Work item — From the entries below, copy every line that has the word "Annual".

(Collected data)
──────────────────────────────

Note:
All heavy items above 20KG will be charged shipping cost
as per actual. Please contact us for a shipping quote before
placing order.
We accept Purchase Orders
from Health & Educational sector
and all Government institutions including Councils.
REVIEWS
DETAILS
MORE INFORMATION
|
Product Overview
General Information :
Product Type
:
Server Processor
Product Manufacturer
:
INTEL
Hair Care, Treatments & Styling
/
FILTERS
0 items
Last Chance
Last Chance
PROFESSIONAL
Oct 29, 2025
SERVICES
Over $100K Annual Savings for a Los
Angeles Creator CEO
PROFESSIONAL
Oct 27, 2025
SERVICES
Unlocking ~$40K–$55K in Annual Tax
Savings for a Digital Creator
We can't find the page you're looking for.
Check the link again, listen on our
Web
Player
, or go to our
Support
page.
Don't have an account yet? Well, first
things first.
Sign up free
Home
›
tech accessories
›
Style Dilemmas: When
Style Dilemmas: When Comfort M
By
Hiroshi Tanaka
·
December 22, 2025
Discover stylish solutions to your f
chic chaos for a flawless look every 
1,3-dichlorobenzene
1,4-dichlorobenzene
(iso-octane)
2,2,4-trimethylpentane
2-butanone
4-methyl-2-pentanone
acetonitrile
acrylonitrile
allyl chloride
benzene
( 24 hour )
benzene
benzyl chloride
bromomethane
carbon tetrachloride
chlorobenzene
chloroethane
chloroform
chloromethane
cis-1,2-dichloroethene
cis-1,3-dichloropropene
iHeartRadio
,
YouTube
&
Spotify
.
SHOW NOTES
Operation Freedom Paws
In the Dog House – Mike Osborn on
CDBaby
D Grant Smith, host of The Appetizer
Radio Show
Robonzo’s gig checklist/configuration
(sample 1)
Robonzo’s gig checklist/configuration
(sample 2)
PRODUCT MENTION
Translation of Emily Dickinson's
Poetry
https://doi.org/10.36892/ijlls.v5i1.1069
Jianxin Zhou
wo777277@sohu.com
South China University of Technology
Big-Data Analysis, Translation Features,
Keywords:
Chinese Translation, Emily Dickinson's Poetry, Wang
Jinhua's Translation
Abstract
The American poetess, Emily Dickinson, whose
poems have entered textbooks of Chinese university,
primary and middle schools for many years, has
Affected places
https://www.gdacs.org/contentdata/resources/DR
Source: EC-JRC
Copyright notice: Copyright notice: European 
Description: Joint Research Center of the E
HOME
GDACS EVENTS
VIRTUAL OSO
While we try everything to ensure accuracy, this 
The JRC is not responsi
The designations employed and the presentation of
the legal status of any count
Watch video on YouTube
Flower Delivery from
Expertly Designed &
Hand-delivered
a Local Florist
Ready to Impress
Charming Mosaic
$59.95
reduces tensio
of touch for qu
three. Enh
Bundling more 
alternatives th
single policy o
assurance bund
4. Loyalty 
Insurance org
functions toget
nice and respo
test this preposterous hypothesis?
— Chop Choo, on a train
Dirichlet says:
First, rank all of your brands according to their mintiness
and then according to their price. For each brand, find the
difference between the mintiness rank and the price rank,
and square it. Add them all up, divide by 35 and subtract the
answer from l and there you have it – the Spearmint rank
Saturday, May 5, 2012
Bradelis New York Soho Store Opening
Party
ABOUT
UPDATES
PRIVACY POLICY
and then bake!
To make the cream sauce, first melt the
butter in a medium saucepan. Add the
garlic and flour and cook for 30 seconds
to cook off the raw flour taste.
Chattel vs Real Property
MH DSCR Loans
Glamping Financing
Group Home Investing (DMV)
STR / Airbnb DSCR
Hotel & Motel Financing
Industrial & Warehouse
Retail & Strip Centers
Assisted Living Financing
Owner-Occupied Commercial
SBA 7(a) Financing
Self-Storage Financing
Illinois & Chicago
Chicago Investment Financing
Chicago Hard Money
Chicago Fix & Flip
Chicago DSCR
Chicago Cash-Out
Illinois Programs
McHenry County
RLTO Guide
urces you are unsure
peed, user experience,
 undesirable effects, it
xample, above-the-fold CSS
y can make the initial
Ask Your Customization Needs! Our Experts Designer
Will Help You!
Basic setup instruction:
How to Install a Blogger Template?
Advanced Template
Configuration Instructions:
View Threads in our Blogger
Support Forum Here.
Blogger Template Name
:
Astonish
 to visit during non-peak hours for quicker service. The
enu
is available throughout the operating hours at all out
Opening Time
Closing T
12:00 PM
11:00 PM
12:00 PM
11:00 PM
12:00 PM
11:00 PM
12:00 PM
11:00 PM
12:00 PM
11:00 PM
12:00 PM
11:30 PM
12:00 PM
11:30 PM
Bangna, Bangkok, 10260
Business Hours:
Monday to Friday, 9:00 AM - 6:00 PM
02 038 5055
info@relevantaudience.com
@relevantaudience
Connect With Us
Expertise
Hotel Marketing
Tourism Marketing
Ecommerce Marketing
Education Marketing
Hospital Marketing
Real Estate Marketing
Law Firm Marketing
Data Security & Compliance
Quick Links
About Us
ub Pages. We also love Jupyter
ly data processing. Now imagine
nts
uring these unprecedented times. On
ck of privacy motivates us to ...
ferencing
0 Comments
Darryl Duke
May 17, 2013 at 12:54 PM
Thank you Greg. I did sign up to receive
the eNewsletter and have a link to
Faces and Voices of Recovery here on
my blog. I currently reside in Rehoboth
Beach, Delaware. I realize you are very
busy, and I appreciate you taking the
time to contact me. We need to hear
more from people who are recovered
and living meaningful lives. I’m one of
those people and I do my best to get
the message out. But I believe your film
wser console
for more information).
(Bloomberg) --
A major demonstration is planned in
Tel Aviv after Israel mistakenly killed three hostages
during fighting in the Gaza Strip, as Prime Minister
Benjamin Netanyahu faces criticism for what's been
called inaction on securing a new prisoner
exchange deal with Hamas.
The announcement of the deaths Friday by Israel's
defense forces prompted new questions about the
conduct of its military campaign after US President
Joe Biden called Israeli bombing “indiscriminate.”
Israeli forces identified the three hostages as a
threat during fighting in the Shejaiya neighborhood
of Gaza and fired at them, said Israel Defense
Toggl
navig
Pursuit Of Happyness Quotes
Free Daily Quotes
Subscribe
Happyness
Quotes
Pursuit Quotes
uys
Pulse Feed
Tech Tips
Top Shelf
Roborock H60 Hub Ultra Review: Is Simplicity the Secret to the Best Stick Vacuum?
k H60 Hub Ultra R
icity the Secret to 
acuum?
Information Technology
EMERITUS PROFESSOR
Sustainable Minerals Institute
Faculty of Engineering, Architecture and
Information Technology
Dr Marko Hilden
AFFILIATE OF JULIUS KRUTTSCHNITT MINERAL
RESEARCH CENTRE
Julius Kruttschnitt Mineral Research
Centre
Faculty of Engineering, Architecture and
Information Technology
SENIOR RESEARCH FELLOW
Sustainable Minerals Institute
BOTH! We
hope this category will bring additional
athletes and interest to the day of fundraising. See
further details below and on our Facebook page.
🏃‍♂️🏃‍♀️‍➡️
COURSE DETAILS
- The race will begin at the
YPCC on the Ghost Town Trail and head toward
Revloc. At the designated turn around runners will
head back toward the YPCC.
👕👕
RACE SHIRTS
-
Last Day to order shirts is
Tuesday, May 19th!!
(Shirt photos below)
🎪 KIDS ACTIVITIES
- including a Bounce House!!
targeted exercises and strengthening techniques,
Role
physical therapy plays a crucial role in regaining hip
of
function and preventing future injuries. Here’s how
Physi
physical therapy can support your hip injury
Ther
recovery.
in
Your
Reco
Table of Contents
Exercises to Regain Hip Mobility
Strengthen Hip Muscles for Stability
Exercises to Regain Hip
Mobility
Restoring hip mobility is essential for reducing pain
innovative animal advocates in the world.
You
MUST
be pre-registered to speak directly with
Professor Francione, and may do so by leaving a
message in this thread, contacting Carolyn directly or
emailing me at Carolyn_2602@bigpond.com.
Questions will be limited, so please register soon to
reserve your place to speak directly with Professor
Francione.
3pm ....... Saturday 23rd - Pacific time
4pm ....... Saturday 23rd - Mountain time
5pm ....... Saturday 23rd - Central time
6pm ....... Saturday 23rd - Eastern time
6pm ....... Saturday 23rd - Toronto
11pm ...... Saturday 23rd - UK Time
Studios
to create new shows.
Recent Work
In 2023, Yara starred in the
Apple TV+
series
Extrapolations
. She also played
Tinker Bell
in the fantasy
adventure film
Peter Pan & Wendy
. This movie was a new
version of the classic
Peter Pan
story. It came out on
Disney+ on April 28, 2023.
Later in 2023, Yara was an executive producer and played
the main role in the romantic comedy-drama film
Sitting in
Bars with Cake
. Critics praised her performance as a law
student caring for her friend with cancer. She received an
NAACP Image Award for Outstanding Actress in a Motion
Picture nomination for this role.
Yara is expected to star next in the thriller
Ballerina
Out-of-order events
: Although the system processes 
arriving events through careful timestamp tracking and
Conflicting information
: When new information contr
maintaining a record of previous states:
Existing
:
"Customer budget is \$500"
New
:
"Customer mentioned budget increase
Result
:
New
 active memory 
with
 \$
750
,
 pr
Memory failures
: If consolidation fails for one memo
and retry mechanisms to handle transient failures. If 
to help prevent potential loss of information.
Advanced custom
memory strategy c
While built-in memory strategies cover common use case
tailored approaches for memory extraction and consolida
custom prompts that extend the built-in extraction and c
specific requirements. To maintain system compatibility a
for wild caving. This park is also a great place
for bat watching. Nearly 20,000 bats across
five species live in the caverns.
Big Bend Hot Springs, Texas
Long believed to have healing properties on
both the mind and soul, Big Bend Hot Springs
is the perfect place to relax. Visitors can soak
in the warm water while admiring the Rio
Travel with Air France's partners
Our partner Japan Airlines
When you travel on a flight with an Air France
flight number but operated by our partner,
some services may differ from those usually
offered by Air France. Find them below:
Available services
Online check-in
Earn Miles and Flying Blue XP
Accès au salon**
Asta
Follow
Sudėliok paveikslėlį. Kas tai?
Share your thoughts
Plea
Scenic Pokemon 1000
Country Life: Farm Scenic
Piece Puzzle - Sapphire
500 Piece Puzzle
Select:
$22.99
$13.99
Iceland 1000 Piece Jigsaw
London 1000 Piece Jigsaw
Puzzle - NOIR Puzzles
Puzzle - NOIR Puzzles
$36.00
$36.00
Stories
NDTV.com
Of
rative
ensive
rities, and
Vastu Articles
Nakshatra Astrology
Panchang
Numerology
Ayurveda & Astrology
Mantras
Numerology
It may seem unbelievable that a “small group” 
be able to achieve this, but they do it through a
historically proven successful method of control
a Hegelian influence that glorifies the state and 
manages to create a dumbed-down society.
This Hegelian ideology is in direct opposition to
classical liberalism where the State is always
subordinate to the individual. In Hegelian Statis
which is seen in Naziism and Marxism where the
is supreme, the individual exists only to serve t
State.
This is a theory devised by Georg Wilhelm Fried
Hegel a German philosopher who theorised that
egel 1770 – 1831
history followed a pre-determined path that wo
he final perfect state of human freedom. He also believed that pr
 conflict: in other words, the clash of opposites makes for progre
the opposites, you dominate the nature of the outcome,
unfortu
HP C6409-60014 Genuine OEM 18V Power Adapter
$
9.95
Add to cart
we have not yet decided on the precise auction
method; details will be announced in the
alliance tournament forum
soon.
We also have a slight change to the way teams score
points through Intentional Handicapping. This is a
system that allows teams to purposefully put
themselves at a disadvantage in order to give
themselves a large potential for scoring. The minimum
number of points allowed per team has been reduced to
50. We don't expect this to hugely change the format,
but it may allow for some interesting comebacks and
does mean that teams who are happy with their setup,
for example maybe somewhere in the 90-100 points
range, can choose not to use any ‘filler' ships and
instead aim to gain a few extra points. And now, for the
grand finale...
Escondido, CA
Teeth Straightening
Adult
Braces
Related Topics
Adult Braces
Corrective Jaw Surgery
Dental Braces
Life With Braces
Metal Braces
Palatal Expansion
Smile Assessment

──────────────────────────────

Your solution —
Over $100K Annual Savings for a Los
Unlocking ~$40K–$55K in Annual Tax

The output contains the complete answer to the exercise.